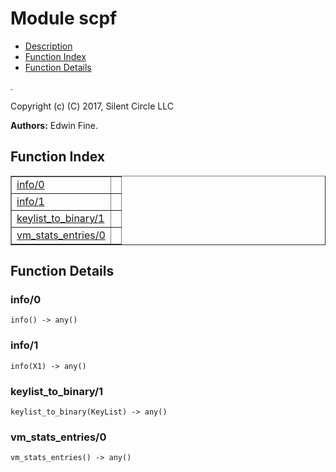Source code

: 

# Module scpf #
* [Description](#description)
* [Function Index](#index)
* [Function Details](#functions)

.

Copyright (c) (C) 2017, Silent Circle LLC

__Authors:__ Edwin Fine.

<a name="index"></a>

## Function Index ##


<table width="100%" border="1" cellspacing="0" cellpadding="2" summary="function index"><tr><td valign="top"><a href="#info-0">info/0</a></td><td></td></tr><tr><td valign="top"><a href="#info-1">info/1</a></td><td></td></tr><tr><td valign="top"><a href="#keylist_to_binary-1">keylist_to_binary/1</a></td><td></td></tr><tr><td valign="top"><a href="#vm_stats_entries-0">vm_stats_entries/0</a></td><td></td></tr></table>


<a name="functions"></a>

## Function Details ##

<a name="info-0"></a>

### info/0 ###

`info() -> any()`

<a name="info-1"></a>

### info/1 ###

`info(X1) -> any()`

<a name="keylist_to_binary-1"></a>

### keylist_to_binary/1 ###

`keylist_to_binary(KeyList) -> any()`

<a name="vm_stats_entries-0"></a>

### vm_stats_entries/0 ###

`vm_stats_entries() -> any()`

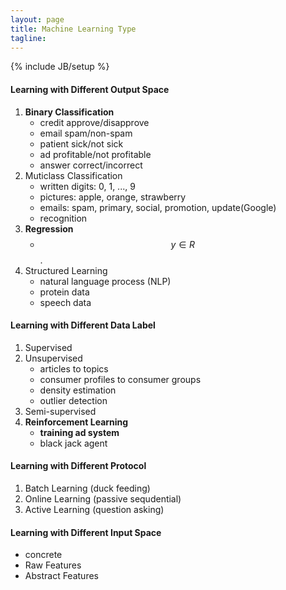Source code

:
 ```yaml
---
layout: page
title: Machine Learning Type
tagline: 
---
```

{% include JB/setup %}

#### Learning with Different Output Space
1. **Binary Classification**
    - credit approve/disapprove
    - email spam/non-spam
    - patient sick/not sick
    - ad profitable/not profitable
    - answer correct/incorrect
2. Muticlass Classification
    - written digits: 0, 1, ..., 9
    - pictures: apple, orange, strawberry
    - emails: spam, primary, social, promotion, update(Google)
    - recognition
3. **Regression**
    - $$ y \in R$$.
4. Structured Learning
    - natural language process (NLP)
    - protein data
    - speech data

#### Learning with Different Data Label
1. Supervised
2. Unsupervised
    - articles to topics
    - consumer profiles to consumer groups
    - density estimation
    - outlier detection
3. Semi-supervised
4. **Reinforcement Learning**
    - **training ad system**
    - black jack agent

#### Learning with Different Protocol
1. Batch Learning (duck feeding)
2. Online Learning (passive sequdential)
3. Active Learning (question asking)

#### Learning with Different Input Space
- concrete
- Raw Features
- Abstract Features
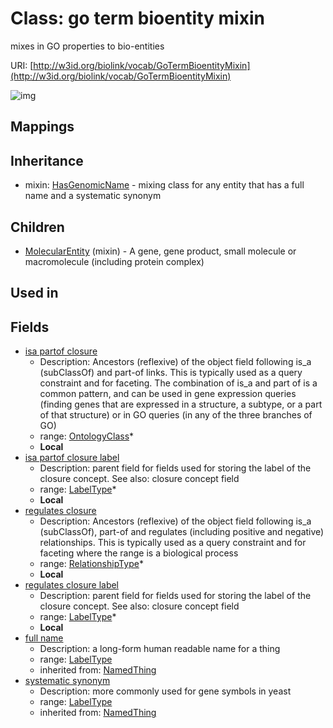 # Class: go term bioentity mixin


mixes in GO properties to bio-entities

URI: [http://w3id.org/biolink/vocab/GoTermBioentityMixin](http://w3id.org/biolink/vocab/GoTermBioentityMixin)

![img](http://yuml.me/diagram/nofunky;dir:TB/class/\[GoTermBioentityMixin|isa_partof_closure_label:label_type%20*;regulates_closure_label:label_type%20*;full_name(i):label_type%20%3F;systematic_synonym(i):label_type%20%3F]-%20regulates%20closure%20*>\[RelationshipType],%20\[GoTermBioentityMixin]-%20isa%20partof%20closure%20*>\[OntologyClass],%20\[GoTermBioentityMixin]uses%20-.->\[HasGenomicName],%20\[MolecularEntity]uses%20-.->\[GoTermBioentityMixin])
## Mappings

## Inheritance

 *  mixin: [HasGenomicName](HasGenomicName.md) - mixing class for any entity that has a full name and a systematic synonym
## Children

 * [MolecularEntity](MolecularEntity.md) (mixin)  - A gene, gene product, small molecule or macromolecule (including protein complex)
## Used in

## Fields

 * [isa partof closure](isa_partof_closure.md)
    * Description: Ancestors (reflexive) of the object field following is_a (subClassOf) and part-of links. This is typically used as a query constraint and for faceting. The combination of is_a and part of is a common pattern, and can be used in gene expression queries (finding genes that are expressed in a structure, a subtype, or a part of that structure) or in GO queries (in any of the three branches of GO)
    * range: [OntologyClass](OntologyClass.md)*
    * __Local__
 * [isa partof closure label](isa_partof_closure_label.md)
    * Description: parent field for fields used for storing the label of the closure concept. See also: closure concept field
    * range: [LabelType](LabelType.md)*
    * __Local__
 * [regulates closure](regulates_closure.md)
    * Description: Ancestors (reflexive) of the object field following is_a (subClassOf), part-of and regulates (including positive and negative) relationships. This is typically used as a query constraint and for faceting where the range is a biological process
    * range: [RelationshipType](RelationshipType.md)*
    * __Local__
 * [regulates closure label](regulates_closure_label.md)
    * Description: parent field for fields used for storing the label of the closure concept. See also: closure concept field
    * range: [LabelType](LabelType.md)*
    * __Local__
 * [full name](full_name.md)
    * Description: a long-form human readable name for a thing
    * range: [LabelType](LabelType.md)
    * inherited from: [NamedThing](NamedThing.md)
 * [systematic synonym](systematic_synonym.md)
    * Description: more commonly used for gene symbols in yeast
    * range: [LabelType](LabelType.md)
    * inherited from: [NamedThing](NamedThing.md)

...

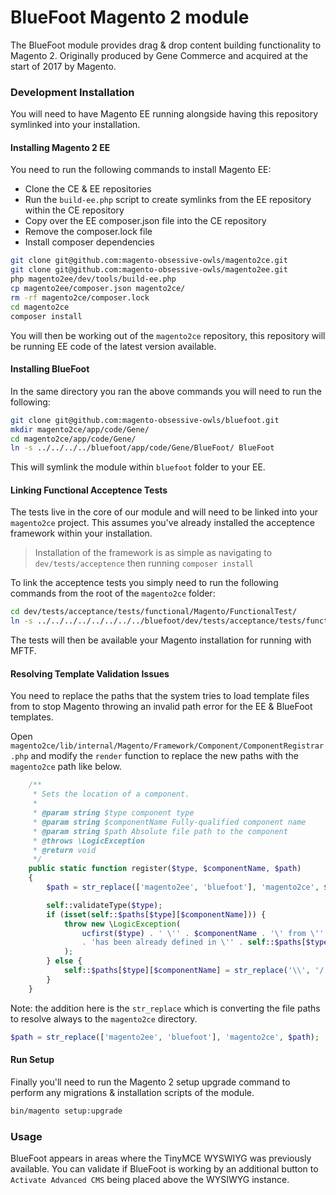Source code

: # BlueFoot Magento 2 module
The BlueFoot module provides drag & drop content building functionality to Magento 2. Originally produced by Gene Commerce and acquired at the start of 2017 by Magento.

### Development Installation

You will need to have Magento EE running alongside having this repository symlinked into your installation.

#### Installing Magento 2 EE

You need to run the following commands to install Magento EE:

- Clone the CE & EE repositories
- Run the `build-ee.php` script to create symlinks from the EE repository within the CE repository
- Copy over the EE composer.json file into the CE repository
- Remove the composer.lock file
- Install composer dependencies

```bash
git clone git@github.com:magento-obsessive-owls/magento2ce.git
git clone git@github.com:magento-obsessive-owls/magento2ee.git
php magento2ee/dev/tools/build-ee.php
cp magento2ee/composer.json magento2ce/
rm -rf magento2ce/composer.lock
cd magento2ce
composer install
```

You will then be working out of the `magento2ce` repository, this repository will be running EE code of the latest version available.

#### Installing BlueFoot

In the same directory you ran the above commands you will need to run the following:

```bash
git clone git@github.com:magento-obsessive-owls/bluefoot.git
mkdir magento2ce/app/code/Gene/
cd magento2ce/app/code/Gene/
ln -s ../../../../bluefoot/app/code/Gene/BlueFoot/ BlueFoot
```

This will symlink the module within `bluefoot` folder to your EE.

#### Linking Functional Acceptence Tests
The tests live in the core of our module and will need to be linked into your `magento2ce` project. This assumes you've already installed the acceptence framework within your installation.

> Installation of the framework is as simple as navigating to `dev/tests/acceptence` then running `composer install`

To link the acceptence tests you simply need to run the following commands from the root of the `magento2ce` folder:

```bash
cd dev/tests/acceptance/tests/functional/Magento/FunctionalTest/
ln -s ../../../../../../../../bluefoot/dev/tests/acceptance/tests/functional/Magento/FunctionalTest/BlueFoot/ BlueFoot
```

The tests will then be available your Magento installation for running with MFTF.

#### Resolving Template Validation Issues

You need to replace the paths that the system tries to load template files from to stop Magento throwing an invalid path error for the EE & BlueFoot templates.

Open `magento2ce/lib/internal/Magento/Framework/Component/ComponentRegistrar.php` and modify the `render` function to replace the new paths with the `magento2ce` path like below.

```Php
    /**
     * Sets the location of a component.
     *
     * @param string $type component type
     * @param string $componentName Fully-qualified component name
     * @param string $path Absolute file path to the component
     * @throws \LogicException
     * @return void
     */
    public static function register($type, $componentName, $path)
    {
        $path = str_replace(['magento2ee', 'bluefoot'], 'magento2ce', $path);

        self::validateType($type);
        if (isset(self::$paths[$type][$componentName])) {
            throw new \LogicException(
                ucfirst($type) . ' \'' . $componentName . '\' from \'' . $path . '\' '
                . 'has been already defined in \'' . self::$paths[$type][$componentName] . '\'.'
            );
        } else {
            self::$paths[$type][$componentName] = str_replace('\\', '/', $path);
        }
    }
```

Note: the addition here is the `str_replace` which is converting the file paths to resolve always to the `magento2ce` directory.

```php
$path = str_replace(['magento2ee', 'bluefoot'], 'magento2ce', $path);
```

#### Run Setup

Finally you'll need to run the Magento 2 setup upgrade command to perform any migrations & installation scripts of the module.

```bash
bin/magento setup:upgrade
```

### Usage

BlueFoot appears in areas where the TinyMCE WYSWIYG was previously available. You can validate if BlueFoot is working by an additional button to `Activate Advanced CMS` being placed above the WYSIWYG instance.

Work request
All lines with the word "lock" need to be copied from the data above.

Exercise output
- Remove the composer.lock file
rm -rf magento2ce/composer.lock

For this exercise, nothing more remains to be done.